Exercise prompt :: From the data below, retype exactly the lines starting with the one that contains "December 1, 2012" and ending with the one that contains "wrote out a", both included.

Supplied data START

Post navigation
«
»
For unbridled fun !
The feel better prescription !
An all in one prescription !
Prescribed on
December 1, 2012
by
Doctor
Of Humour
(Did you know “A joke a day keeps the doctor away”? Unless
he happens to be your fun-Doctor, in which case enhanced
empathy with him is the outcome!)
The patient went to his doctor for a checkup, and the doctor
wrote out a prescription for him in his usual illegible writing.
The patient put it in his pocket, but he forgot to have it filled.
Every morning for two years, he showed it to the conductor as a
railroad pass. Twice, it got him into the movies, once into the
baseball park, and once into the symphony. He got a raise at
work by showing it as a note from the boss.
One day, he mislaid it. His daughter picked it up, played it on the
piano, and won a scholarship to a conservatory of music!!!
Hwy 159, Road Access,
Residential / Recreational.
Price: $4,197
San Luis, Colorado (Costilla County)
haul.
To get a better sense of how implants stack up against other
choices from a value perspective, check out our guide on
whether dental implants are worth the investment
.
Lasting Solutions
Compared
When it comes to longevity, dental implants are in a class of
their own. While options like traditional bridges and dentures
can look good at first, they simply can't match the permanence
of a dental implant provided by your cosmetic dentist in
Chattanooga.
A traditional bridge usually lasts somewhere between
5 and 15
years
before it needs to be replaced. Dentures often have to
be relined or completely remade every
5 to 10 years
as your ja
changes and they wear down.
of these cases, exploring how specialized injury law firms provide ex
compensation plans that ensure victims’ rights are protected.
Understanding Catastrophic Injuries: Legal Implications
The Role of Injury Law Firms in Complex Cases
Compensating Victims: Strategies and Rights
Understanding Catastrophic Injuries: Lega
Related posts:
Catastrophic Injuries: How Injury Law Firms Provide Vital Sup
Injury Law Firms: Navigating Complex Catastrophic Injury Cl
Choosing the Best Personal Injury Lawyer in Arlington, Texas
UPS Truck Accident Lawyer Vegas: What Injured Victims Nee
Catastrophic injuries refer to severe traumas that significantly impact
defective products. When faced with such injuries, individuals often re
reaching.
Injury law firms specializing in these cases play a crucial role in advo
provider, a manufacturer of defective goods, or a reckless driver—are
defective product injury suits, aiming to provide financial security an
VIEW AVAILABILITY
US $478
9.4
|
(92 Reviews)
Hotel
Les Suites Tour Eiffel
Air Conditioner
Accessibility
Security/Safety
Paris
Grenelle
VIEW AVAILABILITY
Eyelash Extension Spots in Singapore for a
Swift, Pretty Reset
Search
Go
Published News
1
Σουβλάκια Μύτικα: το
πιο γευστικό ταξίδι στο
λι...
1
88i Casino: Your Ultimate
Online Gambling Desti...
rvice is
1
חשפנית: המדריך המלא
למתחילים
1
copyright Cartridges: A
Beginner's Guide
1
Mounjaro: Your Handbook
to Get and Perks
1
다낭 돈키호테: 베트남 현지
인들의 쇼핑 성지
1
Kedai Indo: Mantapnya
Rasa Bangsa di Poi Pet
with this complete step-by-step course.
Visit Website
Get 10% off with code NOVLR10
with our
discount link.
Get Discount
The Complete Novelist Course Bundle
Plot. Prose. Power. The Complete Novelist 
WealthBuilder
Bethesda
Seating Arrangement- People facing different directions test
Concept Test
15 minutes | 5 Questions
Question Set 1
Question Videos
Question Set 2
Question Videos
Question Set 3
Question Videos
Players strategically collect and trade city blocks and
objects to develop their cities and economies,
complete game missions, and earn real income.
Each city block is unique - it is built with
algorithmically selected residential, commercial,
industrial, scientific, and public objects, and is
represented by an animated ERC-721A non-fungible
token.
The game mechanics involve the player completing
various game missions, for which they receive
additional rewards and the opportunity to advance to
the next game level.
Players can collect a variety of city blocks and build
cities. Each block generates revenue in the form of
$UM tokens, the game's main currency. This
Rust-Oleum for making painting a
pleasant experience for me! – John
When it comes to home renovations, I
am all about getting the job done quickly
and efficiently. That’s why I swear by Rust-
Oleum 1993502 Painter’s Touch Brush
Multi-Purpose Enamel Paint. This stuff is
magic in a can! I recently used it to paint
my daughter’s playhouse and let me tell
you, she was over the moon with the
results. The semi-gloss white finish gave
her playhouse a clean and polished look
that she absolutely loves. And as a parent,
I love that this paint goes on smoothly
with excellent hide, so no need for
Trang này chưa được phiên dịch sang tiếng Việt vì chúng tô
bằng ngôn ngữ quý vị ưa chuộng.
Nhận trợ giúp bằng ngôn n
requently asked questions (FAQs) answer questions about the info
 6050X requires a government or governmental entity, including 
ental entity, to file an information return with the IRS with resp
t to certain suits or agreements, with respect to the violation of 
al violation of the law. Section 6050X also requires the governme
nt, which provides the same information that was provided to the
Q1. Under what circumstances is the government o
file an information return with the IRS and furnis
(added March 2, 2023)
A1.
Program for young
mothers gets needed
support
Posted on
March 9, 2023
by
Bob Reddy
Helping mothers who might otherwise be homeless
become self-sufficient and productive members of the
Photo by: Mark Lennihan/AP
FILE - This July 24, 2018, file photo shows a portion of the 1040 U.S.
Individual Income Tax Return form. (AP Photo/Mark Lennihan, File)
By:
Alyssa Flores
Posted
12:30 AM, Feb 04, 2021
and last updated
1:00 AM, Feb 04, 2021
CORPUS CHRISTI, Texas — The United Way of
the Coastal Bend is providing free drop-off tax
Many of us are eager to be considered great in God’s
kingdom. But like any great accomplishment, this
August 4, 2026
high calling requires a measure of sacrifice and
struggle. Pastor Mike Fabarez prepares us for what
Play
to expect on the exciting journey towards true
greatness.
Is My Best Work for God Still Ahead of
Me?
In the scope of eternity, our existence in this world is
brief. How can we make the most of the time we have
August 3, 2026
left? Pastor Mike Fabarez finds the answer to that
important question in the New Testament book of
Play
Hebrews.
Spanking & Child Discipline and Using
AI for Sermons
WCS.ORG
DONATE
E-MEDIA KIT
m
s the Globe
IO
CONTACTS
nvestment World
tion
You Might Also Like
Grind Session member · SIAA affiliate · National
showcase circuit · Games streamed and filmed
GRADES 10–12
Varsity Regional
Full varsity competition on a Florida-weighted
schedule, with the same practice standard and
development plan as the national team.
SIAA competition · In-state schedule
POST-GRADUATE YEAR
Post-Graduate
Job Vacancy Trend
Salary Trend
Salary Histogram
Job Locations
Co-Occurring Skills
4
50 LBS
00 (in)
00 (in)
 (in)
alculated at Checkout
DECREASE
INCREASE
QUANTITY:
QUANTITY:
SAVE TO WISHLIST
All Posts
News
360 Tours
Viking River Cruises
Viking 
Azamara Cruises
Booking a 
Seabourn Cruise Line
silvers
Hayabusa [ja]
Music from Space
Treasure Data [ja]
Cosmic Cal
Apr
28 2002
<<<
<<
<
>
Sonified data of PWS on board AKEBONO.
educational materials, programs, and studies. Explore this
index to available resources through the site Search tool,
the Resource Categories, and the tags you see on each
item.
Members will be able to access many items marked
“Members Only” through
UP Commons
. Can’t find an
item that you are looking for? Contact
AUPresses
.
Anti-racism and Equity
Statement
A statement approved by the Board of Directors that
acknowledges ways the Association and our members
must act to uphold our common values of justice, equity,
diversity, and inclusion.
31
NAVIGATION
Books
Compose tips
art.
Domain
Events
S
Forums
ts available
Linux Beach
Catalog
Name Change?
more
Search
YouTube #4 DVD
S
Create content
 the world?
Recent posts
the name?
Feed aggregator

Supplied data END

Your solution ::
December 1, 2012
by
Doctor
Of Humour
(Did you know “A joke a day keeps the doctor away”? Unless
he happens to be your fun-Doctor, in which case enhanced
empathy with him is the outcome!)
The patient went to his doctor for a checkup, and the doctor
wrote out a prescription for him in his usual illegible writing.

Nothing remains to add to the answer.